– И что родители? – мрачно поинтересовался писатель, уязвлённый своей географической убогостью. – Они тоже ни о чём не догадались?
– Ну что вы! Они все знали про Аннет, очень жалели дочь, потерявшую любимую, и обрадовались, когда у неё появилась новая подруга. Вообще я им понравилась, особенно мсье Лорану. Это он посоветовал мне короткие стрижки, раньше я носила длинные волосы. Вместе с родителями за долгими семейными обедами (французы едят часами!) мы обсуждали, кого бы нам с Флёр удочерить или усыновить. Тогда были в моде сироты с Мадагаскара. Потом мы вернулись в Париж, я подумывала о поступлении в Сорбонну, а она уговорила одного голубого журналиста фиктивно на мне жениться, чтобы оформить французское гражданство. Это теперь у них там кругом однополые браки, а тогда – ни-ни… Но однажды я проснулась ночью в нашей кровати с видом на Сену, посмотрела на Флёр, чуть похрапывавшую во сне, и поняла…
– Что?
– Я с ужасающей отчётливостью поняла: всё это неправильно и бессмысленно, всё это – затянувшаяся детская игра вроде пирожков из мокрого песка. Но только их лепят и угощают ими друг друга не девочки, а две взрослые женщины, лежащие в широкой супружеской постели. Одну бросил муж, и она обиделась на всех мужчин. А другая чудит в ненормальном, подарочном браке. И всё это надо немедленно заканчивать! Наутро я сообщила Флёр, что еду в Москву разводиться, а потом вернусь к ней навсегда. Она пообещала к моему приезду подыскать другую квартиру-побольше, с детской комнатой, и даже купить гидроматрас. В те времена – последний писк! А ещё она сказала, что хочет умереть со мной в один день. Если люди не хотят умереть в один день, то и жить, конечно, вместе не стоит. Правда же, Андрюша?

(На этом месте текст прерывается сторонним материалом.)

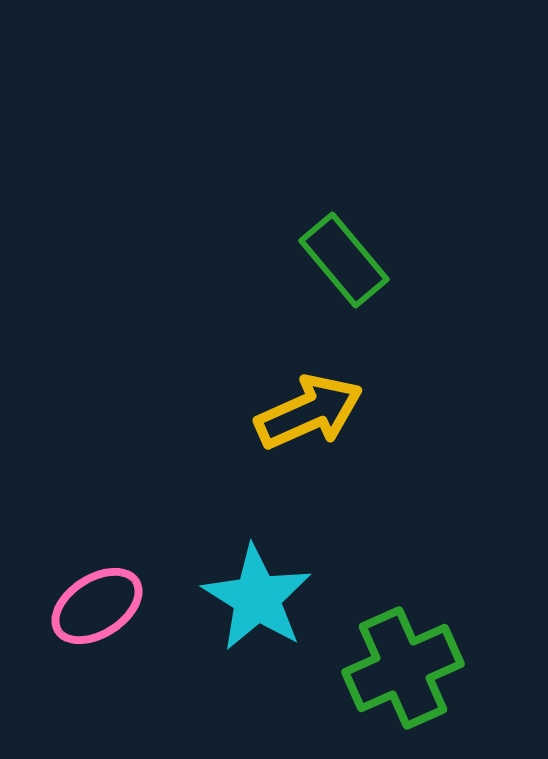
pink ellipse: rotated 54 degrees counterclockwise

– Правда, – кивнул Кокотов и вообразил, как его и Наталью Павловну под истошные звуки духовой меди хоронят в дорогом двуспальном гробу.

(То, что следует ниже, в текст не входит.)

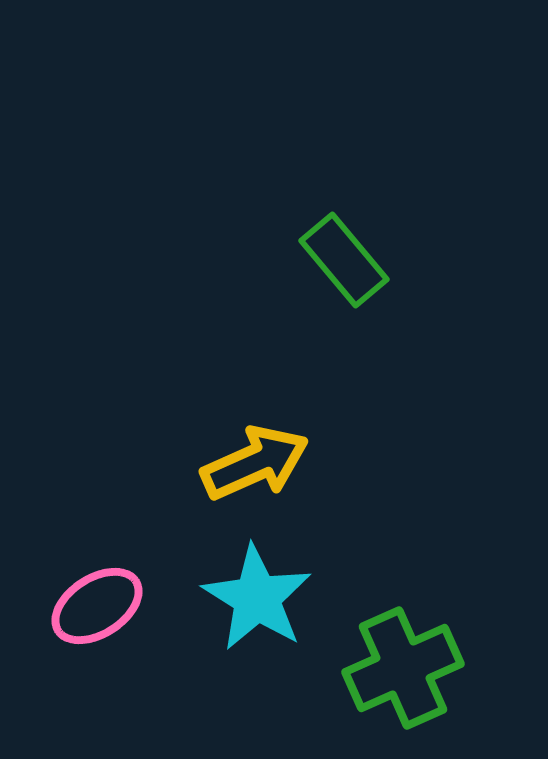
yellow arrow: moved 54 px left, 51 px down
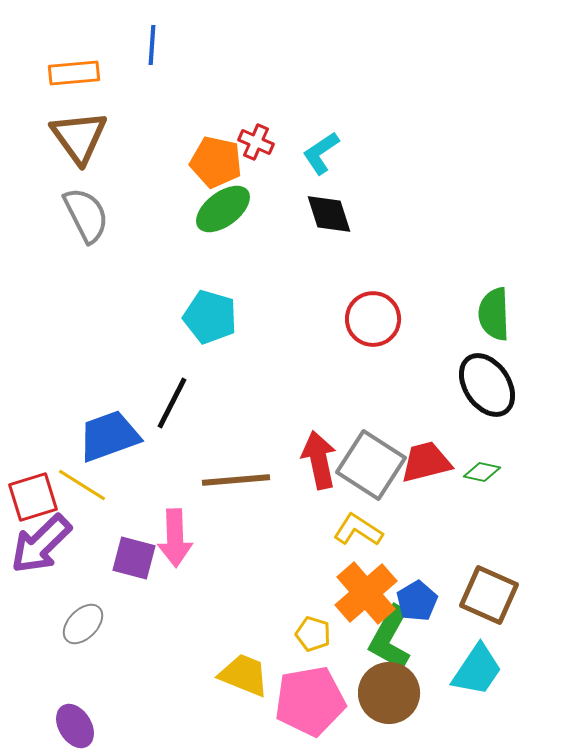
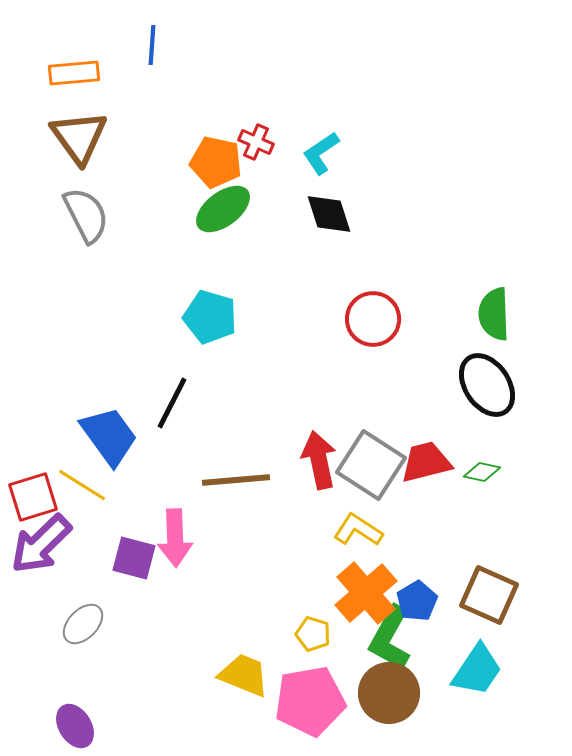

– Я приехала в Москву и затаилась, оборвав с Флёр все связи. Она пыталась до меня дозвониться, отбивала телеграммы, заваливала письмами, подсылала ко мне знакомых, и всё это с одним лишь вопросом: «Натали, что случилось?» Мадам Лоран, обеспокоенная судьбой дочери, дозвонилась до моей мамы, чтобы узнать, почему я веду себя хуже, чем Настасья Филипповна? Но поскольку мама французского не учила, а мадам Лоран, как и положено гордой галлке, презирала английский, они друг друга не поняли. Мама вообразила, будто я заняла у Флёр деньги, и страшно меня бранила. Наконец в очередной раз ко мне примчался Сирил, её сменщик из «Пари-матч» и, коверкая от волнения слова, закричал, что если я «не открикнусь», Флёр «закончит собой». Я «открикнулась», передала через Сирила, уезжавшего в отпуск, короткое письмо, в котором клялась в вечной любви, но намекнула, что на самом деле работаю тайным агентом КГБ под крышей АПН… Мне было приказано завербовать Флёр, но я отказалась и теперь стала навек невыездной. Более того – за мной по пятам ходят громилы из «отдела убийства инакомыслящих». И знаете, Андрей Львович, сработало!